LE DEVOIR D'OPPOSITION
20 avril 2008
Six ans, c'est long, mais c'est aussi vite passé. Expérience vécue ! Depuis le temps où j'étais élu, le statut de l'opposition s'est un peu amélioré : bureau, expression dans le journal municipal, possibilité d'avoir un collaborateur de groupe.... Mais le rapport de force reste inhumain. Que faire à 14, avec une indemnité réduite à la portion congrue pour faire face à l'armada de la majorité municipale et surtout aux multiples tâches et travaux qui attendent l'élu d'une grande ville : commissions, délégations, participation aux manifestations publiques ; sans parler des réunions nécessaires pour travailler en groupe sur les dossiers et préparer les sessions du Conseil Municipal quand on sait que les délibérations d'une séance représentent souvent l'équivalent d'un bouquin. Alors que faire une fois élu ?
La majorité a son projet qui n'est pas celui de l'opposition, on l'a vu pendant la campagne. Donc l'opposition est d'abord là pour s'opposer. Je veux dire par là qu'elle doit en toutes circonstances se souvenir qu'elle est là pour représenter ceux et celles qui ont voté pour elles et qui ne voulaient pas du projet de la majorité. Son premier devoir est de représenter ses électeurs et donc de rester fidèle à son projet. Son second devoir est de se projeter suffisamment dans l'avenir pour préparer l'échéance suivante en se donnant les meilleures chances pour espérer l'emporter. En politique, il n'y a pas de défaites, il n'y a que des échecs qui peuvent être dépassés. Son troisième devoir est de veiller sans concession à l'utilisation du denier public en exerçant un contrôle exigeant sur la gestion de la majorité.
Il y deux écueils à éviter pour tenir pendant six ans.
Le premier, c'est l'opposition "constructive". Par esprit démocratique du type "je me plie à la décision majoritaire", l'opposition se mue en minorité qui se veut force de proposition, vote positivement toutes les délibérations d'usage courant, propose ses amendements... C'est le meilleur moyen de se faire piquer ses bonnes idées par la majorité et de se retrouver à poil six ans plus tard. J'ai vécu ça. "Mes opposants ? ils ont voté 90% des délibérations..." disait Jean MONNIER ; ce qui était vrai.
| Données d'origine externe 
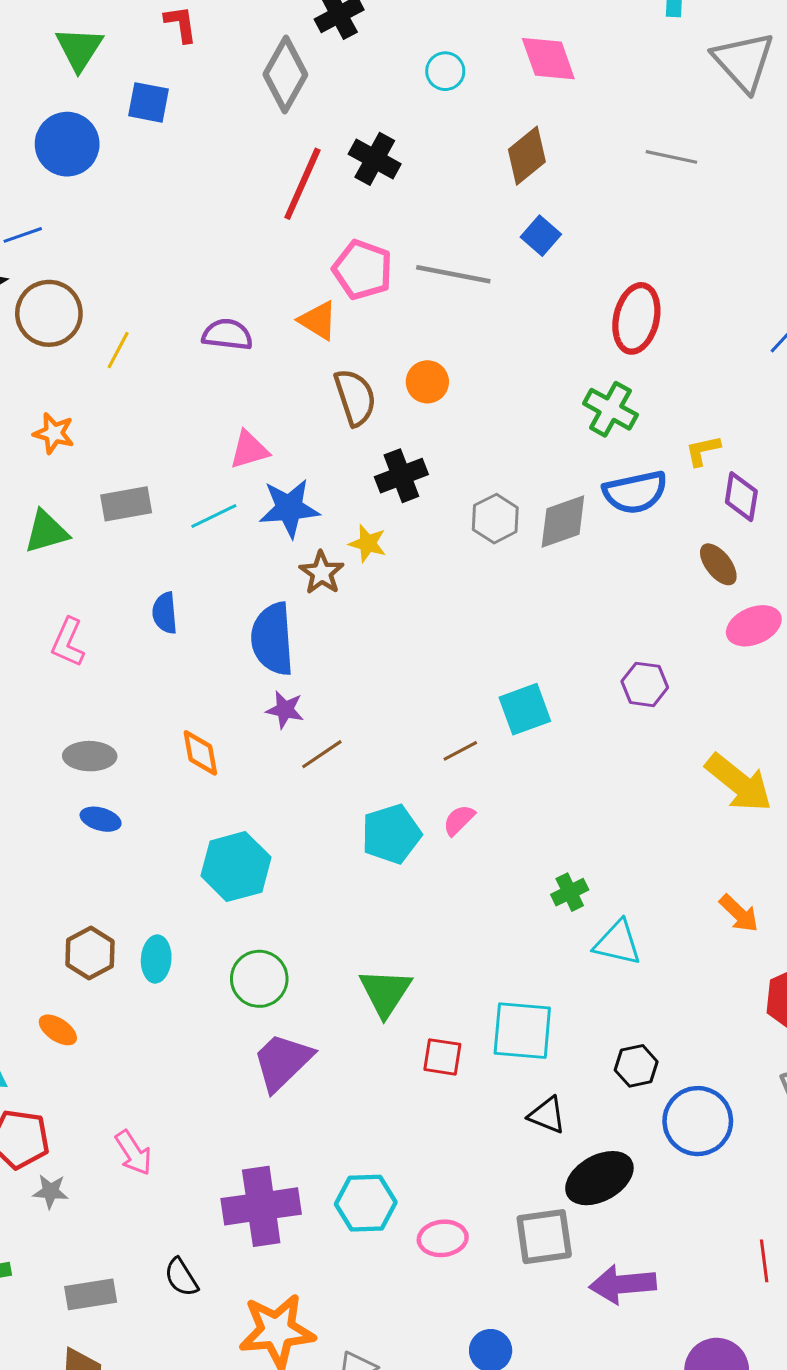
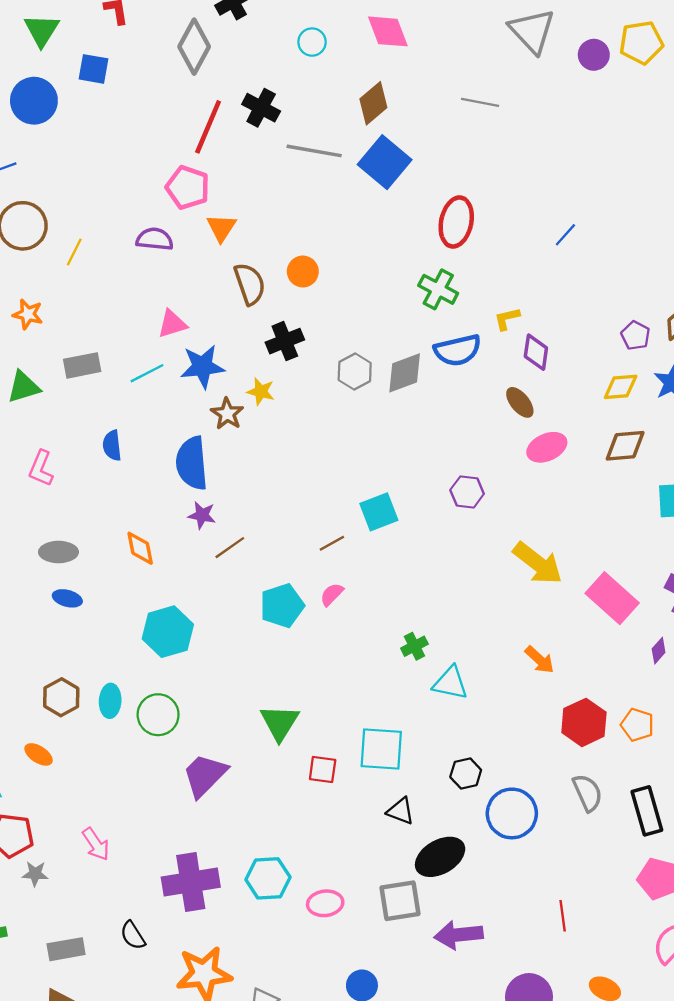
blue square: (541, 236) -> (385, 162), size x1.8
pink pentagon: (363, 270) -> (188, 187), moved
gray line: (453, 274) -> (314, 151), moved
orange triangle: (318, 321) -> (221, 228), turned 32
green circle: (259, 979) -> (158, 715), moved

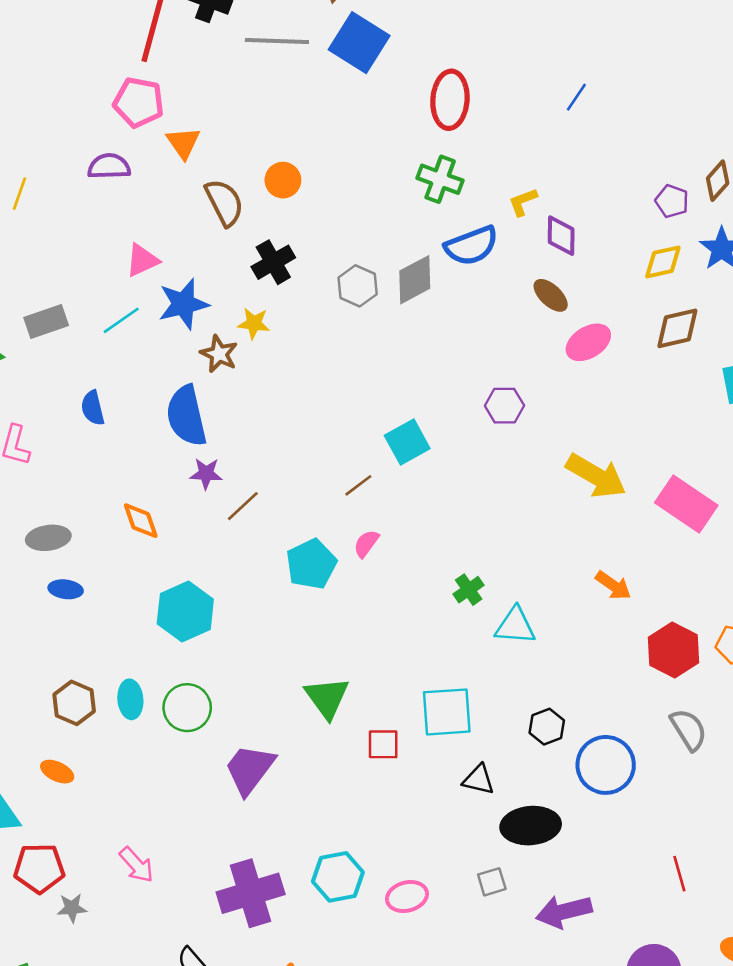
black ellipse: (440, 857) -> (531, 826), turned 33
gray square: (400, 901) -> (492, 882), size x0.6

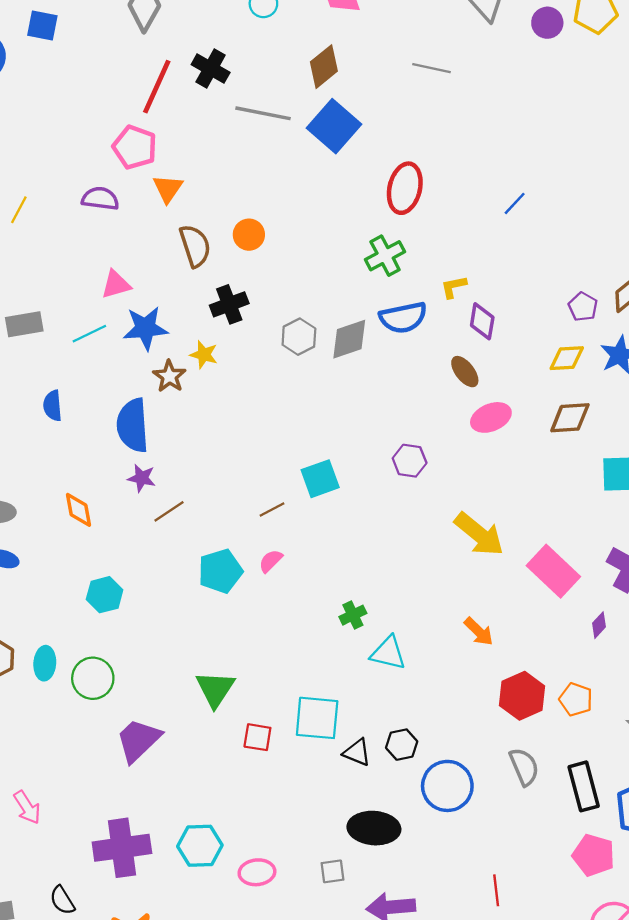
green cross: (440, 179) -> (385, 256), turned 33
cyan hexagon: (185, 611) -> (105, 595), size x0.7
black triangle: (478, 780) -> (357, 752), moved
Allez ensuite expliquer aux électeurs que vous voulez faire différemment. Cette stratégie conduit invariablement au "bide".
Le second écueil, c'est de faire de l'opposition agressive en faisant feu de tout bois et en cherchant l'affrontement à chaque instant. La perte de crédit là aussi est rapide. Cela fait rapidement mauvais perdant. Ce qui s'est passé à Saint-Barthélemy en est un bon exemple. Sans compter que le groupe majoritaire a en sa possession tous les moyens pour tourner en ridicule sa minorité. Ne serait-ce qu'en lui ...retirant la parole, comme faisait Jean MONNIER.
Le bon chemin, me semble-t-il, c'est celui qu'André LARDEUX pratiquait. Il ne contestait pas forcément, mais ne votait jamais, sauf exception, les délibérations proposées par la majorité. Il votait contre ou s'abstenait. Avec un discours invariable :" Votre proposition a sa logique, mais ce n'est pas la mienne" ou encore " je ne conteste pas l'honnêteté de votre gestion, mais votre projet n'est pas le mien". Mais il ne perdait jamais une occasion de souligner les concessions à l'idéologie. Dans la dignité et le respect, bien sûr.
Il faut aussi réfléchir à ce que sera la situation dans six ans pour l'anticiper. Le tramway sera fait, les Angevins en seront de toutes façons satisfaits, qu'il passe ici ou là... Et l'Etat dans lequel l'opposition se trouvera au terme du mandat sera un élément décisif. Sa capacité à exister en dehors de l'enceinte du Conseil Municipal, à drainer des énergies, à faire l'actualité par des initiatives parallèles seront autant d'atouts. Mais pour cela, il faut pouvoir s'appuyer sur les structures adéquates. Quoi de mieux qu'un grand parti politique reconnu dont c'est le rôle éminent que de préparer les échéances électorales.